▶

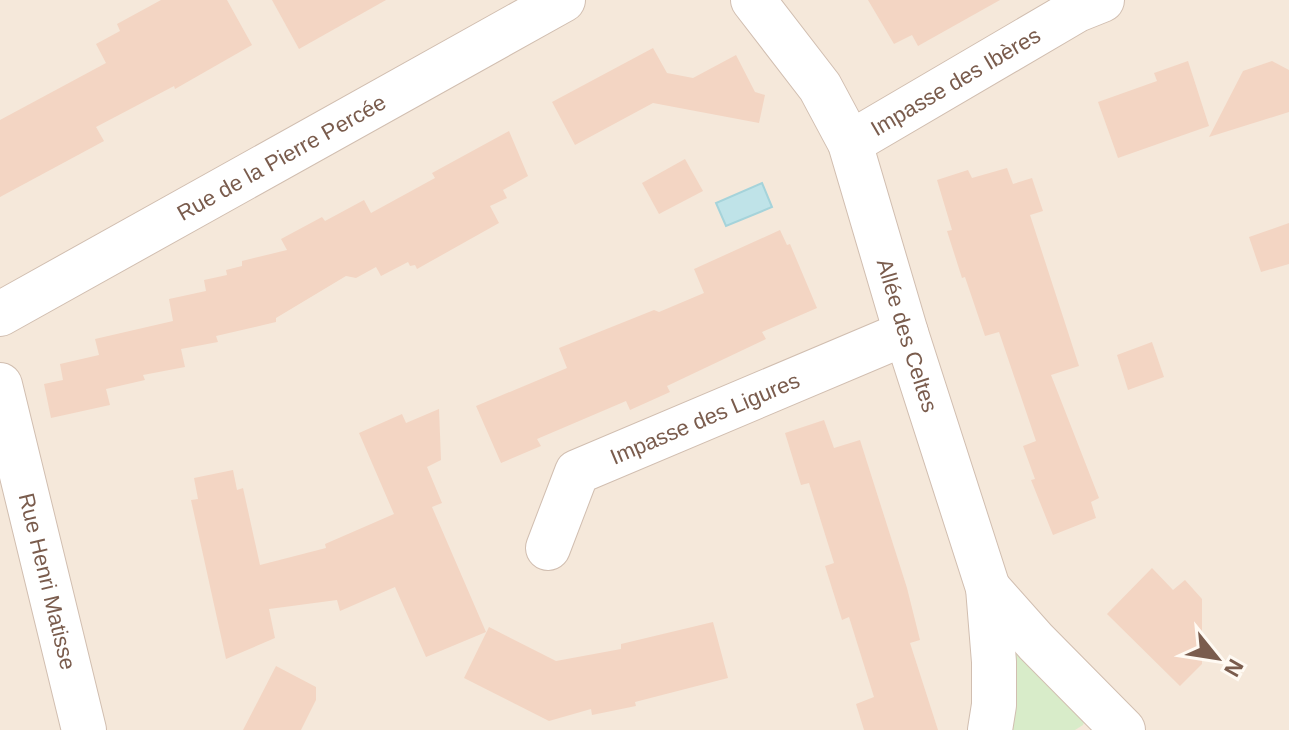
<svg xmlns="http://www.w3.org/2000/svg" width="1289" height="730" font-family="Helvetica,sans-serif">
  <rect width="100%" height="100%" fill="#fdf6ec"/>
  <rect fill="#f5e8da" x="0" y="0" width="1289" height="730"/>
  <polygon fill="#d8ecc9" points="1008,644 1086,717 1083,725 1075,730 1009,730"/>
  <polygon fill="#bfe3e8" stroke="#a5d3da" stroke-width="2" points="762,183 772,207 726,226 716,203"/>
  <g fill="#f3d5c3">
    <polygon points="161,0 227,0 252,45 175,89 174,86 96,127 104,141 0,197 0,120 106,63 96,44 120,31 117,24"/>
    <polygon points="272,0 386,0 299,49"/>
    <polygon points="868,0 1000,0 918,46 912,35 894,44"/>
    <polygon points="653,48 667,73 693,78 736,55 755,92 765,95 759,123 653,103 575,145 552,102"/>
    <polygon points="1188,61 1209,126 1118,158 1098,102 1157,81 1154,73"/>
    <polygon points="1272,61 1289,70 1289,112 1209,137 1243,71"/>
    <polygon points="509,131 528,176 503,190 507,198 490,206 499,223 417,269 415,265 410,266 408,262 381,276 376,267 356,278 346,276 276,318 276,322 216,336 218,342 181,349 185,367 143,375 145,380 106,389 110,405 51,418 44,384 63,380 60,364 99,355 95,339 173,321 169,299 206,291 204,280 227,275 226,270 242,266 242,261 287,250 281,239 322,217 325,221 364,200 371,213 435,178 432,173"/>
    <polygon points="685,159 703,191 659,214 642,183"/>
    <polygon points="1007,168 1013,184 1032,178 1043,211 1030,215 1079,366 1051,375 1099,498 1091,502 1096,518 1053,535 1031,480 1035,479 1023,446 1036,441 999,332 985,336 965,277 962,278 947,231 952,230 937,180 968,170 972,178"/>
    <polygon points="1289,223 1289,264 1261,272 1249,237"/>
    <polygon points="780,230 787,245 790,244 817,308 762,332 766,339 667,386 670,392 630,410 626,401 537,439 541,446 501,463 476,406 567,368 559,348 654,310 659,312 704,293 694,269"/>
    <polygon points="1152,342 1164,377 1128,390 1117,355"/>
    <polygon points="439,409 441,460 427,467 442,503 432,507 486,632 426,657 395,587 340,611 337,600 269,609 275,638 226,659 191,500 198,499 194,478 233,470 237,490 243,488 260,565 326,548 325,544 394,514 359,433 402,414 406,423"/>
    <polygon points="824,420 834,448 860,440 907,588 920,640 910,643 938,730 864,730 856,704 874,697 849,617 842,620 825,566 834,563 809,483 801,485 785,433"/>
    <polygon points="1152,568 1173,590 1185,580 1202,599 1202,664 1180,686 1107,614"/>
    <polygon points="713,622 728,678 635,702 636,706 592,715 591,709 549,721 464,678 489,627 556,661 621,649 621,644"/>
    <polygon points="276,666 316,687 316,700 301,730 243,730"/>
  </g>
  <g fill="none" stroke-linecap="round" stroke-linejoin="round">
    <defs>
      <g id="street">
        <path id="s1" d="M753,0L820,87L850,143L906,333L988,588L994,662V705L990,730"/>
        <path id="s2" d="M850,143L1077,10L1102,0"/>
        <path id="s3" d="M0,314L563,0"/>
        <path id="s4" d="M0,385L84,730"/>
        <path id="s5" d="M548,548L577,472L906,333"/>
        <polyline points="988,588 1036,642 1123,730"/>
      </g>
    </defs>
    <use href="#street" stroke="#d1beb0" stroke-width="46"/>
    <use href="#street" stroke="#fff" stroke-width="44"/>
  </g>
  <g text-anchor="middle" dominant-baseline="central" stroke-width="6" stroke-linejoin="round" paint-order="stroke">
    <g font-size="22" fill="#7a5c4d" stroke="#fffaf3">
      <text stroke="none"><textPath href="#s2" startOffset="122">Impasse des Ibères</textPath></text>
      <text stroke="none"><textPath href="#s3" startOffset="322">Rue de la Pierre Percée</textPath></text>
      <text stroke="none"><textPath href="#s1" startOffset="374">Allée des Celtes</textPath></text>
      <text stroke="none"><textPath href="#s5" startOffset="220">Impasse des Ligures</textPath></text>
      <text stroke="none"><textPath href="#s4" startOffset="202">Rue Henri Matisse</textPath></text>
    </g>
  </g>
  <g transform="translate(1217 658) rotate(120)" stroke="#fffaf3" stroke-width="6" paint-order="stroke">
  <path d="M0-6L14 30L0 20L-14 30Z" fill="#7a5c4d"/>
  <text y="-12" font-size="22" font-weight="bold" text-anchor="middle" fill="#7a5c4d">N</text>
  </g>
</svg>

◀

### TASK ITEM
When a line in the material contains the string "size", copy that line.

### WRITTEN REPLY
    <g font-size="22" fill="#7a5c4d" stroke="#fffaf3">
  <text y="-12" font-size="22" font-weight="bold" text-anchor="middle" fill="#7a5c4d">N</text>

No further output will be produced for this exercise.